▸ **EXCERPT**:
--------------------------------------------------

# This star rating is bullshit



## Dan Nguyen (Feb 14, 2016)

My rating is the lowest ever at 4.72 for uber. I don't know what I did wrong. I follow the navigation/route correctly. I drive safely and obey traffic law. It's seems like I've done nothing wrong. Passengers have been very friendly. I even visit the uber office regarding my status and they say that I'm doing fine. I just don't know what I can do to improve. My rating has been trending down everyday for no reason. It's only a matter a time before I get deactivated. :/

I might just drive for Lyft instead. At least my rating is 4.96.


----------



## Darrell (Dec 27, 2015)

How many trips have you done on Uber?


----------



## Dan Nguyen (Feb 14, 2016)

479 trips


----------



## Dan Nguyen (Feb 14, 2016)

Darrell said:


> How many trips have you done on Uber?


 479 trips


----------



## Santa (Jan 3, 2016)

Then why don't you drive for lyft!?


----------



## Dan Nguyen (Feb 14, 2016)

Santa said:


> Then why don't you drive for lyft!?


Have to find a quicker way to make money by doing both.


----------



## wk1102 (Dec 25, 2015)

Dan Nguyen said:


> My rating is the lowest ever at 4.72 for uber. I don't know what I did wrong. I follow the navigation/route correctly. I drive safely and obey traffic law. It's seems like I've done nothing wrong. Passengers have been very friendly. I even visit the uber office regarding my status and they say that I'm doing fine. I just don't know what I can do to improve. My rating has been trending down everyday for no reason. It's only a matter a time before I get deactivated. :/
> 
> I might just drive for Lyft instead. At least my rating is 4.96.

--------------------------------------------------

▸ **RECORDS SHOWN**:
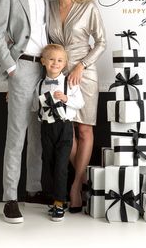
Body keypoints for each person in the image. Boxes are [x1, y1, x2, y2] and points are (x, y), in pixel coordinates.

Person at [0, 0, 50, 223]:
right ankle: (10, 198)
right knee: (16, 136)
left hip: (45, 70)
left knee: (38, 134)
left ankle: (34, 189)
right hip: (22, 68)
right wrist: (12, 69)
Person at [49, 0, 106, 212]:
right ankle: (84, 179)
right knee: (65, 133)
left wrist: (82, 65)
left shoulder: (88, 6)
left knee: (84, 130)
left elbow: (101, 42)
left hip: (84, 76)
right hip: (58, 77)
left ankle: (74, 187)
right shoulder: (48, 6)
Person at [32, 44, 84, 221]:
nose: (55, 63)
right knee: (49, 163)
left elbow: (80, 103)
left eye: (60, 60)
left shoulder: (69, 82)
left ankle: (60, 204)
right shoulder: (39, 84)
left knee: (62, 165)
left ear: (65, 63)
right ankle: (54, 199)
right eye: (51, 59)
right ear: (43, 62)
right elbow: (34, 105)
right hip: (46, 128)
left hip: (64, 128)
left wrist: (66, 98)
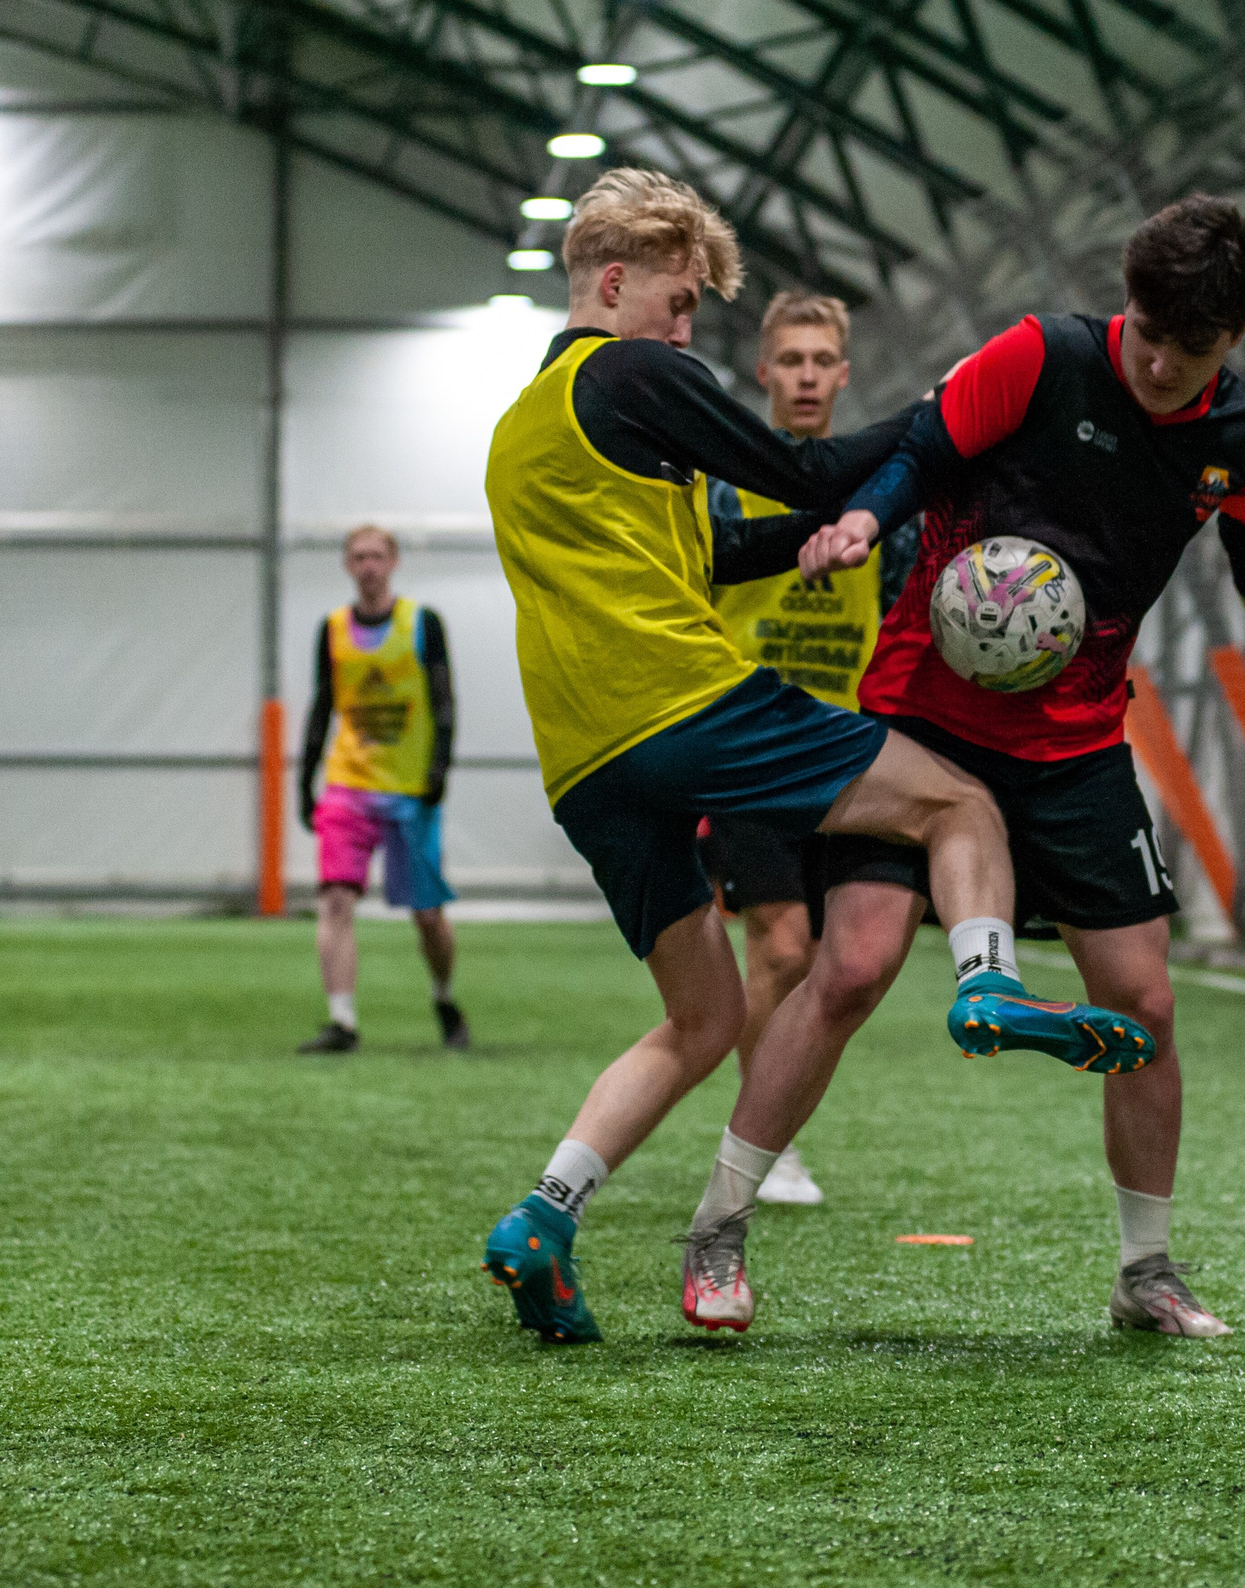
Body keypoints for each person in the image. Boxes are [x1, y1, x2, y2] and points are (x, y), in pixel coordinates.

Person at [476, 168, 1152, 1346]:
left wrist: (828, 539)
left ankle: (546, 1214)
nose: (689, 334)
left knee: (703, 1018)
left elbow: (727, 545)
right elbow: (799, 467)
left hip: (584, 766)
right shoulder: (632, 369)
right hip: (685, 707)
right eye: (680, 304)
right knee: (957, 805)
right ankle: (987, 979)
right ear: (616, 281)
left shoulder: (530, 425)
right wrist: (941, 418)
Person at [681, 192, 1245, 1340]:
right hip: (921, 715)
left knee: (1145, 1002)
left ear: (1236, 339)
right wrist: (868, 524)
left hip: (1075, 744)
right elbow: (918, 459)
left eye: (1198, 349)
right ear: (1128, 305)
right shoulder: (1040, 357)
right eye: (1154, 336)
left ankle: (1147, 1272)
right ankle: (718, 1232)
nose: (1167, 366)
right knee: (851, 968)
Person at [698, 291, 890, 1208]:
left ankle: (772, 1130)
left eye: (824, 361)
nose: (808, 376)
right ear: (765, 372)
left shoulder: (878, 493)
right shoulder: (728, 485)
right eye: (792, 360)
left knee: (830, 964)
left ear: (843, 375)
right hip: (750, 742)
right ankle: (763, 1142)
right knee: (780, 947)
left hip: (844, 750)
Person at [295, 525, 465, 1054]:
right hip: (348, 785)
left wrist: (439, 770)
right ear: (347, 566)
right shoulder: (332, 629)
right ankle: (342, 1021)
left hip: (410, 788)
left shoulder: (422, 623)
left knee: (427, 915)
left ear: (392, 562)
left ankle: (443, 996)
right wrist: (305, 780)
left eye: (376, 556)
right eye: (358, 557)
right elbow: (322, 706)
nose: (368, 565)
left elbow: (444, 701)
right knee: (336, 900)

--------------------------------------------------

▸ **YOUR TASK**:
Answer these from the rating thread:
1. What is Dan Nguyen's Uber rating?
2. How many Uber trips has he done?
3. What is his Lyft rating?
The records are separate from the rating thread and unrelated to it.

▸ **OUTPUT FOR THIS TASK**:
1. 4.72
2. 479
3. 4.96